● DOCUMENT PASSAGE
Thanks to everyone who has replied. Maybe they should be teaching that in language classes too!!

Gracias a todos.

Tatz.


----------



## aslan

Morning = Sabah (from waking up to 12:00 )
noon, Midday;Öğle
Afternoon =Öğleden sonra (from noon to midafternoon),,, By the way here in Turkey It is quite common to use midafternoon (İkindi) (from 15,00 until getting dark) 
Evening = Akşam.
Night = Gece


----------



## maxiogee

Outsider said:


> On the other hand,



Is that "the big hand" or "the little hand"?


----------



## Outsider

Tatzingo said:


> Thanks to everyone who has replied. Maybe they should be teaching that in language classes too!!


I learnt about the the difference between "afternoon", "evening", and "night" in English classes. You have to at least teach your students not to say "Good night" instead of "Good evening", as we would be tempted to do around here.



maxiogee said:


> Is that "the big hand" or "the little hand"?


There must be a joke in there somewhere, but I fear it got lost in translation...


----------



## cirrus

I crashed right into the difference between different interpretations of la tarde when I went from Spain to Colombia.  La tarde colombiana goes from 12 - 6. After that, it is the noche.  Even now, I am a hundred percent certain what Spaniards mean when they say a la última hora de la tarde.  Does it mean 7, 8, 9 or 10?

● SUPPLIED MATERIAL

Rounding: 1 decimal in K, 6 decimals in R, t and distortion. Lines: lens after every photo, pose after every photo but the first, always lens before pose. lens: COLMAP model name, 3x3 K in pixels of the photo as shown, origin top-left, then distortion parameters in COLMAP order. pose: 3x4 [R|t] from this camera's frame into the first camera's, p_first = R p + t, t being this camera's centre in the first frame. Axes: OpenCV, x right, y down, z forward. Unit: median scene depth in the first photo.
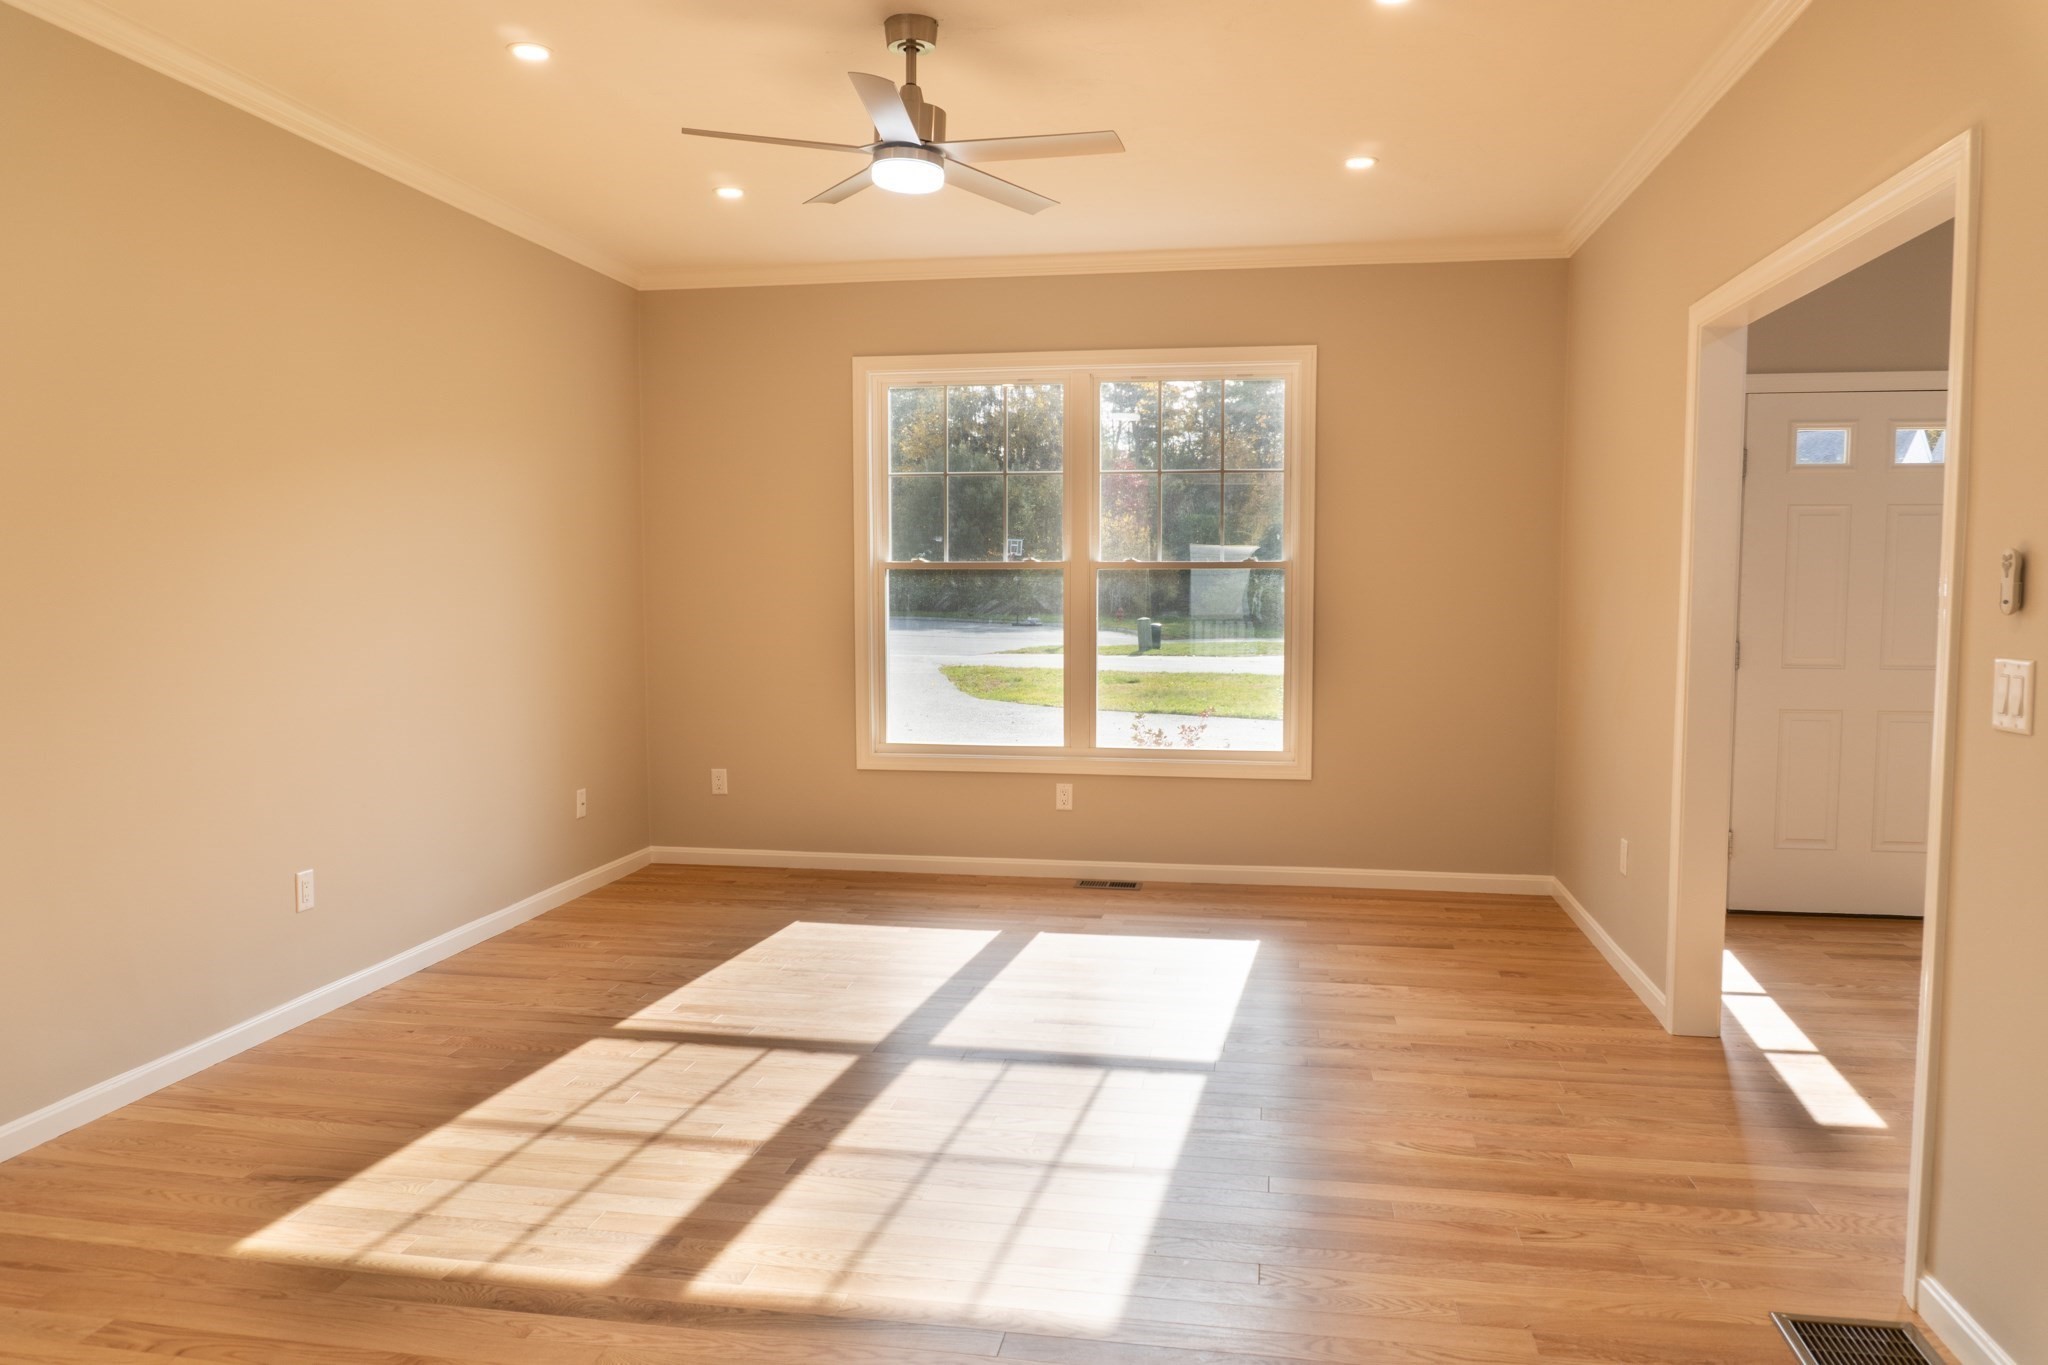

● LIST OF TASKS
1. Name every Turkish term for a part of the day that appears in the forum thread about times of day.
2. Retype the forum thread about times of day from "There must be" up to and including "8, 9 or 10?".
3. In the forum thread about times of day, what hours does cirrus say la tarde colombiana covers?

● RESULTS BY TASK
1. Sabah, Öğle, Öğleden sonra, İkindi, Akşam, Gece

2.
There must be a joke in there somewhere, but I fear it got lost in translation...


----------



## cirrus

I crashed right into the difference between different interpretations of la tarde when I went from Spain to Colombia.  La tarde colombiana goes from 12 - 6. After that, it is the noche.  Even now, I am a hundred percent certain what Spaniards mean when they say a la última hora de la tarde.  Does it mean 7, 8, 9 or 10?

3. From 12 to 6.